L’UE réclame 2,1 milliards d’euros au Royaume-Uni

David Cameron, UK Prime Minister, arrives at the Council meeting in Brussels, Oct. 23, 2014 [European Council/Flickr]

David Cameron, premier ministre britannique, arrive à la réunion du Conseil, Oct. 23, 2014 [European Council/Flickr]

Le Royaume-Uni a reçu ce 23 octobre une demande surprise de la part de la Commission européenne, qui veut augmenter de 2,1 milliards d’euros la contribution britannique au budget européen.

C’est un cadeau empoisonné de Barroso à son successeur. La requête adressée jeudi 23 octobre par la Commission au Royaume-Uni a terni la réunion des chefs d’État et de gouvernement à Bruxelles.

Le premier ministre britannique, David Cameron, tente de rallier d’autres dirigeants européens à sa cause pour s’opposer à ce supplément inattendu. Celui-ci a pour vocation de refléter la bonne santé de l’économie britannique, qui n’était pas aussi performante la dernière fois que les contributions des États membres ont été calculées.

Ironiquement, cette requête de l’UE pourrait s’appuyer sur une déclaration faite par le premier ministre britannique lui-même, qui s’est inquiété des perspectives économiques pour le moins moroses de l’Union en arrivant au sommet de Bruxelles ce jeudi 23 octobre.

« L’économie britannique se porte bien. Nous créons des emplois et voyons naître de nouvelles sociétés, a-t-il en effet déclaré à l’entrée de la réunion. Nous ne sommes toutefois pas à l’abri des problèmes économiques survenant ailleurs en Europe et avons des inquiétudes quant à la situation d’autres États. Je veux donc savoir quelles mesures vont être prises pour encourager l’emploi, déréguler, réformer et faire en sorte que les économies européennes puissent enregistrer plus de croissance, pour que l’économie britannique puisse continuer de croître. »

Requête surprise

La demande de contribution adressée à la Grande-Bretagne est de loin la plus importante. Selon le Financial Times, elle implique d’augmenter d’un cinquième les transferts britanniques.
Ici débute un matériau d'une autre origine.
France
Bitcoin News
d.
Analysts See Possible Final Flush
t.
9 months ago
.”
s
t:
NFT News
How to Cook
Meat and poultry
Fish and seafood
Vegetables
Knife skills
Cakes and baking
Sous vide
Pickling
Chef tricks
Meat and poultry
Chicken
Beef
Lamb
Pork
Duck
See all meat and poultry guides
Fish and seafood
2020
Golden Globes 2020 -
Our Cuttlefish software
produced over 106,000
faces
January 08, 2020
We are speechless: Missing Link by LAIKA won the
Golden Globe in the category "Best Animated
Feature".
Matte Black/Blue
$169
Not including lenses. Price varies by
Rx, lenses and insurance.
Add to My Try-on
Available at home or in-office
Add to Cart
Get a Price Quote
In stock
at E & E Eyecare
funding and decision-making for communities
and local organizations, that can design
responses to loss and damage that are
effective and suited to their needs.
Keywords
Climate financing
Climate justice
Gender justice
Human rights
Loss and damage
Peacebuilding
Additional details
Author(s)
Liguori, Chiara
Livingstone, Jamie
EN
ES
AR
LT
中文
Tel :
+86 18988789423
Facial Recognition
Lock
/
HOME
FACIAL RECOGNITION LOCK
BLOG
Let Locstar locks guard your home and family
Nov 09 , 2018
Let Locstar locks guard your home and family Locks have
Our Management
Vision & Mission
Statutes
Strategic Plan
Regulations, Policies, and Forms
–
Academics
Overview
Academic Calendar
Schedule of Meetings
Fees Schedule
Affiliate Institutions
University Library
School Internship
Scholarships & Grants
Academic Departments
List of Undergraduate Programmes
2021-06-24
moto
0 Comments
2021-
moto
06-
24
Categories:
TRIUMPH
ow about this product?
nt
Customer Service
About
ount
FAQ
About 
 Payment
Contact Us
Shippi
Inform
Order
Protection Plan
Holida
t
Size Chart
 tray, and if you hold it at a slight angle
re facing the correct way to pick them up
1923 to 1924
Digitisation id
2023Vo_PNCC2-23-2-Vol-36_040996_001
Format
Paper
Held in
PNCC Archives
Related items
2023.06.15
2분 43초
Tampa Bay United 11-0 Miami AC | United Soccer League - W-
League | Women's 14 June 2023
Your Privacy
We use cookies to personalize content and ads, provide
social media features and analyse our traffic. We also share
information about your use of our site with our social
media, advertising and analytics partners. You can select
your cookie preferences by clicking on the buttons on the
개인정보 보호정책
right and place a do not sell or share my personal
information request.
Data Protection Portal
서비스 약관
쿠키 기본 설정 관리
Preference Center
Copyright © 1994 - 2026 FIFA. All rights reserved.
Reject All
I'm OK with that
Cette requête tombe bien mal pour David Cameron, dont le pays se rendra aux urnes en mai, alors même que le parti pour l’indépendance, UKIP, rafle une partie du vote conservateur. Certains craignent donc de voir le premier ministre britannique forcé de jouer la carte de la partisanerie politique face à la requête de l’UE. Nigel Farage ne manquera quant à lui pas d’en tirer un certain capital politique.
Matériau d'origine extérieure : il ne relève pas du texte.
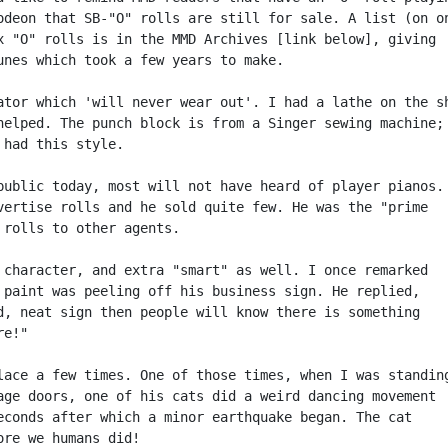
odeon that SB-"O" rolls are still for sale. A list (on on
x "O" rolls is in the MMD Archives [link below], giving

unes which took a few years to make.

ator which 'will never wear out'. I had a lathe on the sh
helped. The punch block is from a Singer sewing machine;

had this style.

public today, most will not have heard of player pianos.

vertise rolls and he sold quite few. He was the "prime

 rolls to other agents.

 character, and extra "smart" as well. I once remarked

 paint was peeling off his business sign. He replied,

d, neat sign then people will know there is something

e!"

lace a few times. One of those times, when I was standing
age doors, one of his cats did a weird dancing movement

econds after which a minor earthquake began. The cat

ore we humans did!
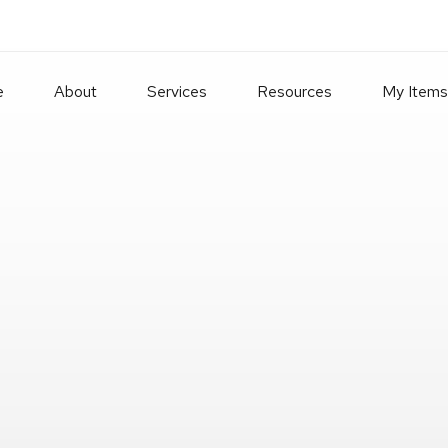
e
About
Services
Resources
My Items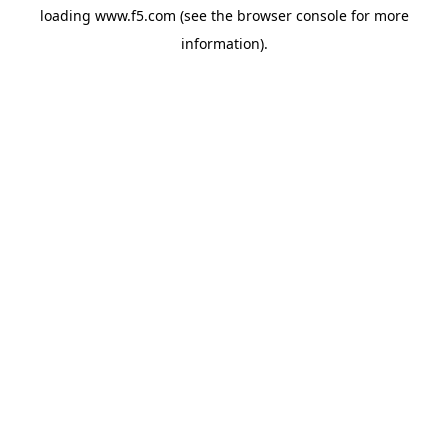
loading
www.f5.com
(see the
browser console
for more
information).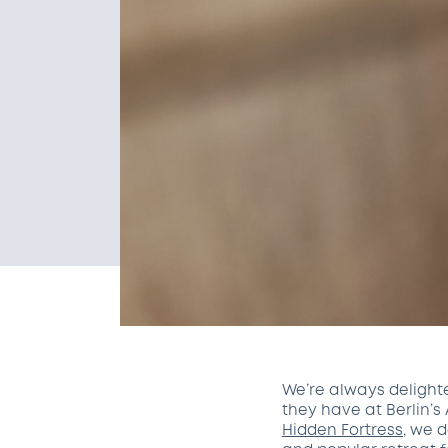
We’re always delight
they have at Berlin’s
Hidden Fortress
, we 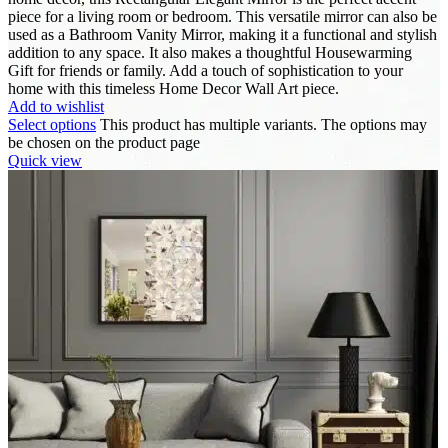
piece for a living room or bedroom. This versatile mirror can also be
used as a Bathroom Vanity Mirror, making it a functional and stylish
addition to any space. It also makes a thoughtful Housewarming
Gift for friends or family. Add a touch of sophistication to your
home with this timeless Home Decor Wall Art piece.
Add to wishlist
Select options
This product has multiple variants. The options may
be chosen on the product page
Quick view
Un porte-parole britannique a déclaré lors du sommet européen que David Cameron avait discuté de la question avec son homologue néerlandais Mark Rutte, également confronté à une addition salée à payer d’ici le 1er décembre.

« L’UE ne s’attendait pas à recevoir cet argent et n’en a donc pas réellement besoin. Nous allons nous efforcer, avec d’autres pays, de nous opposer à cette demande », a expliqué le porte-parole.
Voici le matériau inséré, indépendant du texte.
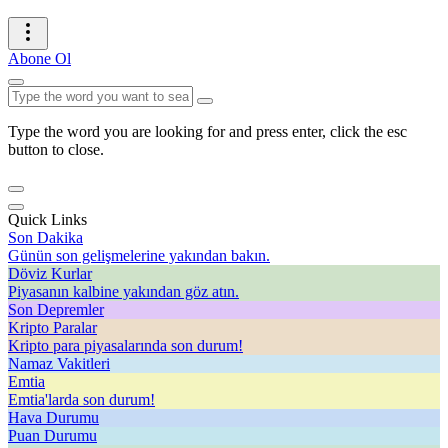
Abone Ol
Type the word you are looking for and press enter, click the esc
button to close.
Quick Links
Son Dakika
Günün son gelişmelerine yakından bakın.
Döviz Kurlar
Piyasanın kalbine yakından göz atın.
Son Depremler
Kripto Paralar
Kripto para piyasalarında son durum!
Namaz Vakitleri
Emtia
Emtia'larda son durum!
Hava Durumu
Puan Durumu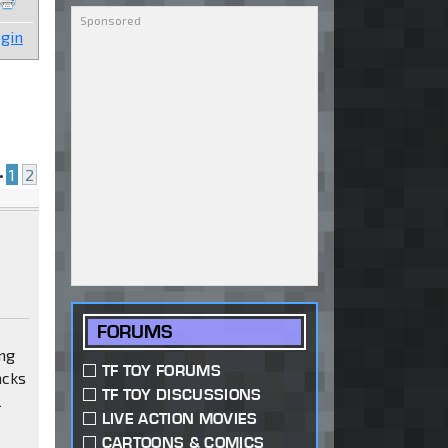
gin
•
1
2
FORUMS
ing
TF TOY FORUMS
acks
TF TOY DISCUSSIONS
l
LIVE ACTION MOVIES
CARTOONS & COMICS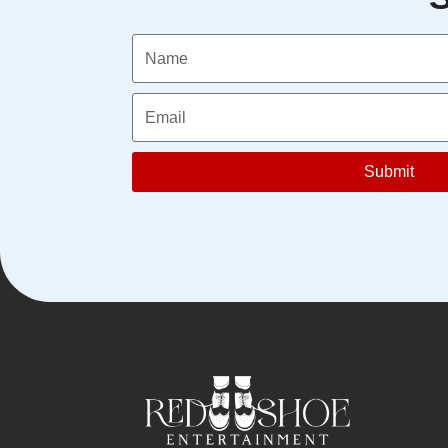
Submit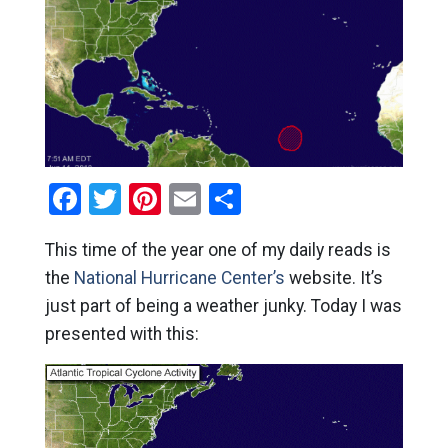
Facebook
Twitter
Pinterest
Email
Share
This time of the year one of my daily reads is
the
National Hurricane Center’s
website. It’s
just part of being a weather junky. Today I was
presented with this: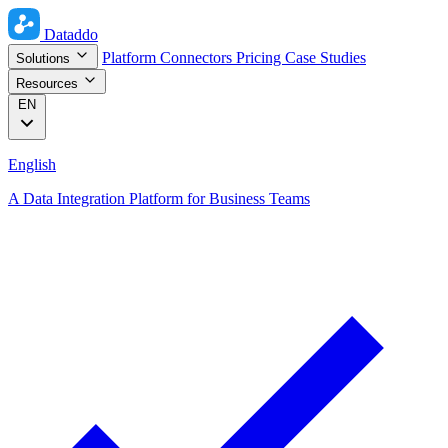
Dataddo
Platform
Connectors
Pricing
Case Studies
Solutions
Resources
EN
English
A Data Integration Platform for Business Teams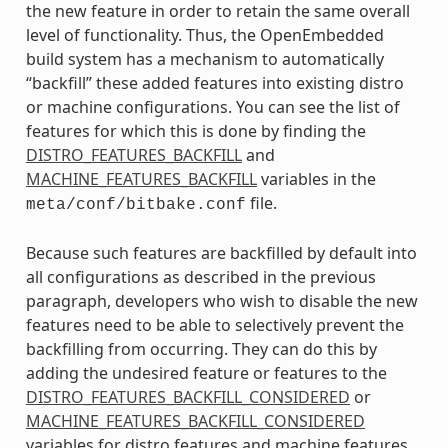
the new feature in order to retain the same overall
level of functionality. Thus, the OpenEmbedded
build system has a mechanism to automatically
“backfill” these added features into existing distro
or machine configurations. You can see the list of
features for which this is done by finding the
DISTRO_FEATURES_BACKFILL
and
MACHINE_FEATURES_BACKFILL
variables in the
file.
meta/conf/bitbake.conf
Because such features are backfilled by default into
all configurations as described in the previous
paragraph, developers who wish to disable the new
features need to be able to selectively prevent the
backfilling from occurring. They can do this by
adding the undesired feature or features to the
DISTRO_FEATURES_BACKFILL_CONSIDERED
or
MACHINE_FEATURES_BACKFILL_CONSIDERED
variables for distro features and machine features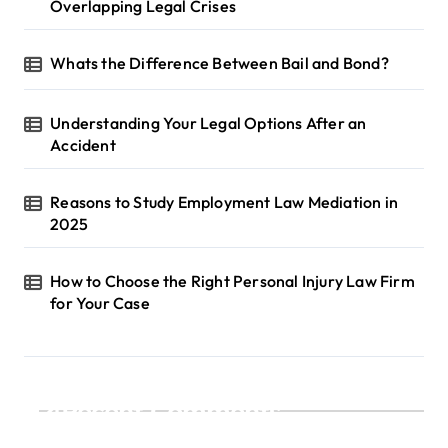
Overlapping Legal Crises
Whats the Difference Between Bail and Bond?
Understanding Your Legal Options After an
Accident
Reasons to Study Employment Law Mediation in
2025
How to Choose the Right Personal Injury Law Firm
for Your Case
Recent Comments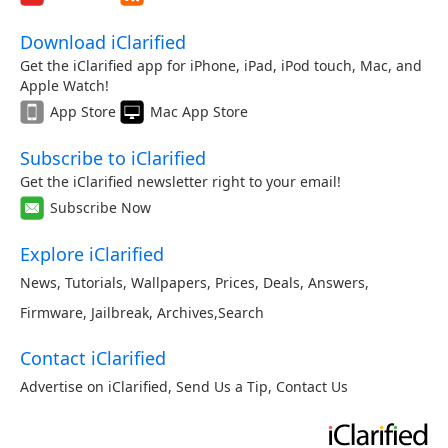
Download iClarified
Get the iClarified app for iPhone, iPad, iPod touch, Mac, and
Apple Watch!
App Store
Mac App Store
Subscribe to iClarified
Get the iClarified newsletter right to your email!
Subscribe Now
Explore iClarified
News
,
Tutorials
,
Wallpapers
,
Prices
,
Deals
,
Answers
,
Firmware
,
Jailbreak
,
Archives
,
Search
Contact iClarified
Advertise on iClarified
,
Send Us a Tip
,
Contact Us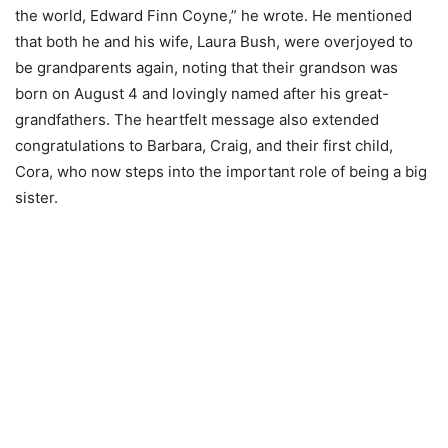
the world, Edward Finn Coyne,” he wrote. He mentioned
that both he and his wife, Laura Bush, were overjoyed to
be grandparents again, noting that their grandson was
born on August 4 and lovingly named after his great-
grandfathers. The heartfelt message also extended
congratulations to Barbara, Craig, and their first child,
Cora, who now steps into the important role of being a big
sister.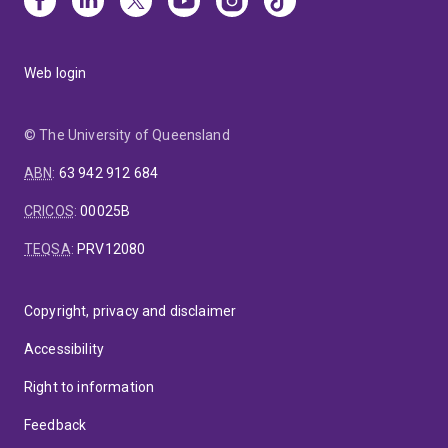
Web login
© The University of Queensland
ABN
:
63 942 912 684
CRICOS
:
00025B
TEQSA
:
PRV12080
Copyright, privacy and disclaimer
Accessibility
Right to information
Feedback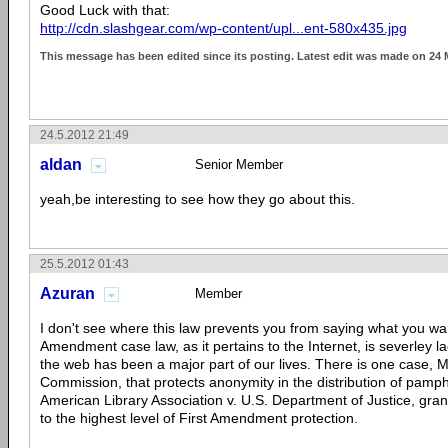
Good Luck with that:
http://cdn.slashgear.com/wp-content/upl...ent-580x435.jpg
This message has been edited since its posting. Latest edit was made on 24
24.5.2012 21:49
aldan
Senior Member
yeah,be interesting to see how they go about this.
25.5.2012 01:43
Azuran
Member
I don't see where this law prevents you from saying what you wan
Amendment case law, as it pertains to the Internet, is severley 
the web has been a major part of our lives. There is one case, M
Commission, that protects anonymity in the distribution of pamph
American Library Association v. U.S. Department of Justice, gran
to the highest level of First Amendment protection.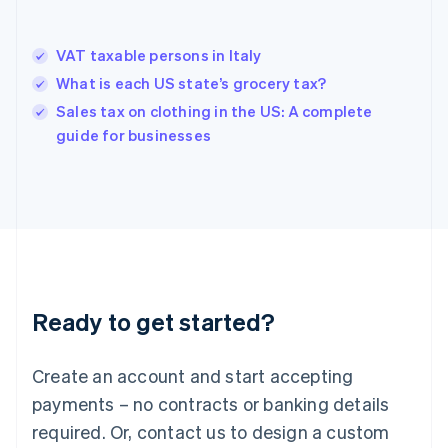
Hong Kong SAR, China
English
简体中文
VAT taxable persons in Italy
Hungary
English
What is each US state’s grocery tax?
India
Sales tax on clothing in the US: A complete
English
guide for businesses
Ireland
English
Italy
Italiano
English
Japan
日本語
English
Latvia
English
Liechtenstein
Ready to get started?
Deutsch
English
Lithuania
English
Create an account and start accepting
Luxembourg
payments – no contracts or banking details
Français
Deutsch
English
Mainland China
required. Or, contact us to design a custom
简体中文
English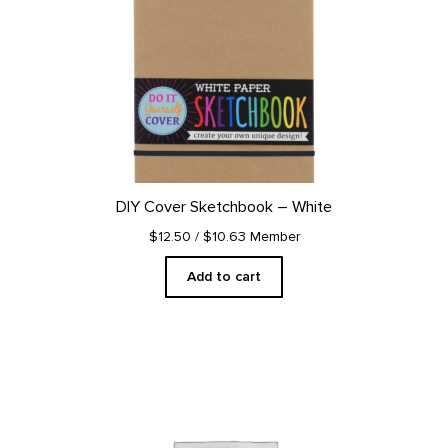
DIY Cover Sketchbook – White
$12.50
/ $10.63 Member
Add to cart
This
product
has
multiple
variants.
Patrizio Fiorilli, porte-parole de la Commission a justifié cette demande supplémentaire qui, selon lui, fait partie des ajustements normaux du budget européen.

« La contribution britannique reflète une augmentation de la richesse du pays, tout comme les citoyens du Royaume-Uni payent plus d’impôts quand leur revenu augmente », souligne le porte-parole.

David Cameron est apparemment furieux de voir la France récompensée d’une réduction de paiement de 525,3 millions d’euros.

Une source du cabinet du premier ministre aurait déclaré qu’« il n’est pas acceptable de changer la contribution des années précédentes et de la réclamer immédiatement ».

Une demande qui nous rapproche du Brexit?

Les tabloïds britanniques estiment que le Royaume-Uni est puni à cause de son relatif succès économique par rapport au reste de l’Europe.

La requête survient de plus quelques semaines seulement avant l’élection partielle causée par l’abandon par le député Mark Reckless de son groupe politique, UKIP. La facture devra être payée quelques jours après cette élection.

Le 20 novembre, le résultat de l’élection partielle sera examiné de près par des observateurs curieux de savoir si certains électeurs traditionnels du parti conservateur se seront ralliés au parti eurosceptique.

Une victoire de UKIP poussera David Cameron à adopter une attitude plus stricte par rapport à l’Europe à l’approche des élections législatives de mai prochain.

Nigel Farage, président du parti UKIP, estime quant à lui que « chacune des stratégies adoptées par le premier ministre dans nos rapports avec l’UE a été un échec », selon le Daily Telegraph. « Il a deux possibilités : organiser un référendum avant les prochaines élections législativesou perdre ces élections », ajoute-t-il.